### EXERCISE INSTRUCTIONS
Number of lines with "новости" in the data: give that figure by itself.

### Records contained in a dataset
►

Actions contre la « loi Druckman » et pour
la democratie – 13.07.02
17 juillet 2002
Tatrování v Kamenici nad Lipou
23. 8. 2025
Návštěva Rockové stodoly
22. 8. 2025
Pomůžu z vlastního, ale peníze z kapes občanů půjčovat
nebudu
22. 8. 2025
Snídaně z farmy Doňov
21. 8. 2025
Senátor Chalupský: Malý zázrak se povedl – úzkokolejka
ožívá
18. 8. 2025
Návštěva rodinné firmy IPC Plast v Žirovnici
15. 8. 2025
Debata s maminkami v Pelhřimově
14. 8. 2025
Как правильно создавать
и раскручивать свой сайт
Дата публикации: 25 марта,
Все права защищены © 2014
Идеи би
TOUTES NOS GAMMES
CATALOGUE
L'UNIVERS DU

◄
►

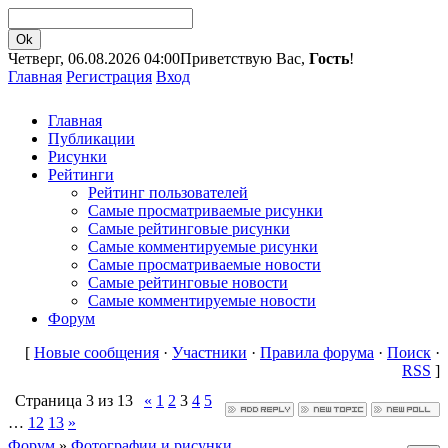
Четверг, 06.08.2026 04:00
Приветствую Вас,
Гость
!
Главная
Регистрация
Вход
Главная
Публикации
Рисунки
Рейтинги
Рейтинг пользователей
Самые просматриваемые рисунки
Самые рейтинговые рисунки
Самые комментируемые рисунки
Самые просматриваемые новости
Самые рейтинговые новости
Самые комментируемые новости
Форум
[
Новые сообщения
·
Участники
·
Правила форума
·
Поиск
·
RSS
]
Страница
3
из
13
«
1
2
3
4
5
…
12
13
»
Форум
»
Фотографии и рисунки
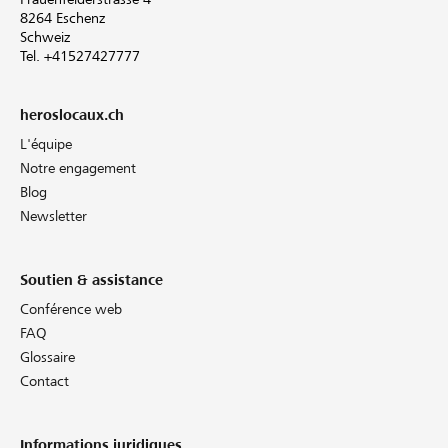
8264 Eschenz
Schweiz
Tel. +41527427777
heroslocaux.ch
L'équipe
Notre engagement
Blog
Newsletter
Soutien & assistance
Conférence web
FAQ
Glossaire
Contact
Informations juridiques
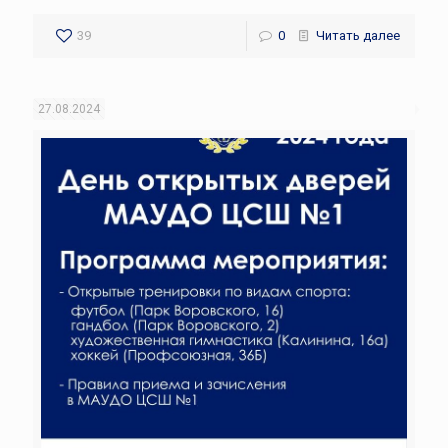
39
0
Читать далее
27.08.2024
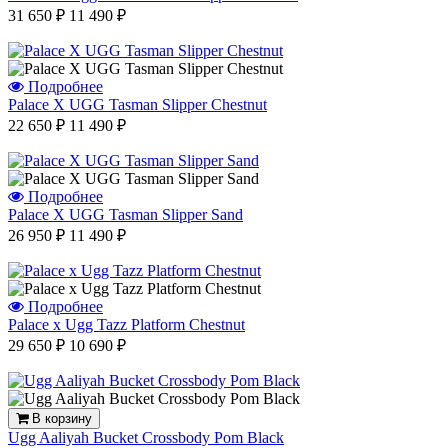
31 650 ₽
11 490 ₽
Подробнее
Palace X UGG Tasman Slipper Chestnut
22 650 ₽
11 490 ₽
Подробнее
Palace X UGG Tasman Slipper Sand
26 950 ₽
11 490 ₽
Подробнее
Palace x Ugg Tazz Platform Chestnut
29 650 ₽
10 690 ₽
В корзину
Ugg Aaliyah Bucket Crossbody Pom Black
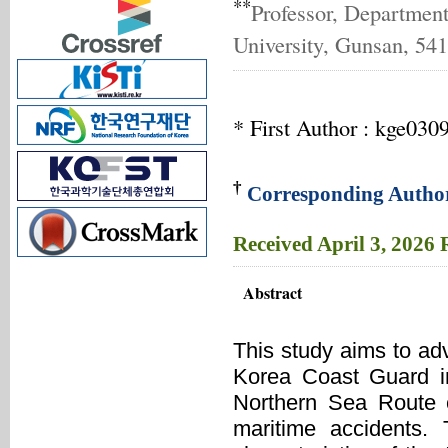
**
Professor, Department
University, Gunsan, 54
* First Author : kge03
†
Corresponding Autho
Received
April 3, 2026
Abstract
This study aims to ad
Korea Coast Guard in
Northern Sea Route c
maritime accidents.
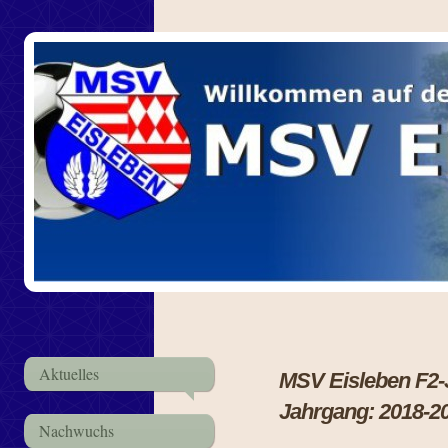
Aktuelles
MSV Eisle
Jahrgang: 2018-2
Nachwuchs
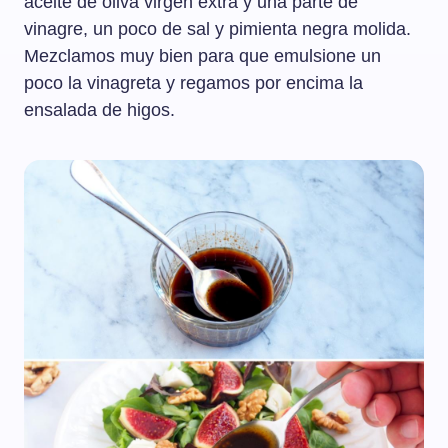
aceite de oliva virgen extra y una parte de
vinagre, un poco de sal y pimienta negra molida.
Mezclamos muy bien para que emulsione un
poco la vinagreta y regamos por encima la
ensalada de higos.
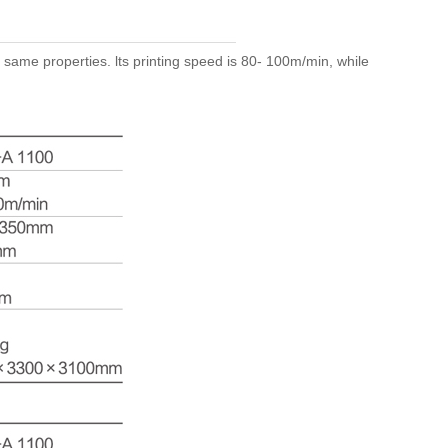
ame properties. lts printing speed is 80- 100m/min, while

◄
►

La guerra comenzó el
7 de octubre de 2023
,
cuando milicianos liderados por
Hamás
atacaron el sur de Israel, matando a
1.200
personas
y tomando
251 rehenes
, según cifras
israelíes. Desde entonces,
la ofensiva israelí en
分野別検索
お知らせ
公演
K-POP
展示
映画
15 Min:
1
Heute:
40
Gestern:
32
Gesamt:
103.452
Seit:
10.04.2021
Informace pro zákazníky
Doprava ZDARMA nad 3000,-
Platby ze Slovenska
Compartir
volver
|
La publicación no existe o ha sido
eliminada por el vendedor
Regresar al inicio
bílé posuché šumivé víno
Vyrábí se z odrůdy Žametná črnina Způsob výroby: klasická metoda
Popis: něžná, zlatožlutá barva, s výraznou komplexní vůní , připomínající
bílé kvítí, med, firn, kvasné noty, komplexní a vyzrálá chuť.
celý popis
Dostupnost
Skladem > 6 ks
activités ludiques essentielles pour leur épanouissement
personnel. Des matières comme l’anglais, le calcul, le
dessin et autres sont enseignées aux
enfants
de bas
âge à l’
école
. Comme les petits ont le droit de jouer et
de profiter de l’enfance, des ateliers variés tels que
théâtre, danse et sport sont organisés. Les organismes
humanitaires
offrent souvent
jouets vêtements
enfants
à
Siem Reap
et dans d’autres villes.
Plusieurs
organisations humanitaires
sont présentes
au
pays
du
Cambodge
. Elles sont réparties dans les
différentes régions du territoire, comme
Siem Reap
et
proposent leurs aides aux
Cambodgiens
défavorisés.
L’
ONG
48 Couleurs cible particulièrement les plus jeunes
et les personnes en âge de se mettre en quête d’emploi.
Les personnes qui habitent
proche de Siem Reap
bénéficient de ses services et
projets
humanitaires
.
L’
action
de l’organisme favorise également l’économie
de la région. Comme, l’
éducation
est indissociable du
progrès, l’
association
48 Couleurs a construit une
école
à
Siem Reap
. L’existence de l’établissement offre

◄

### PROBLEM SOLUTION
3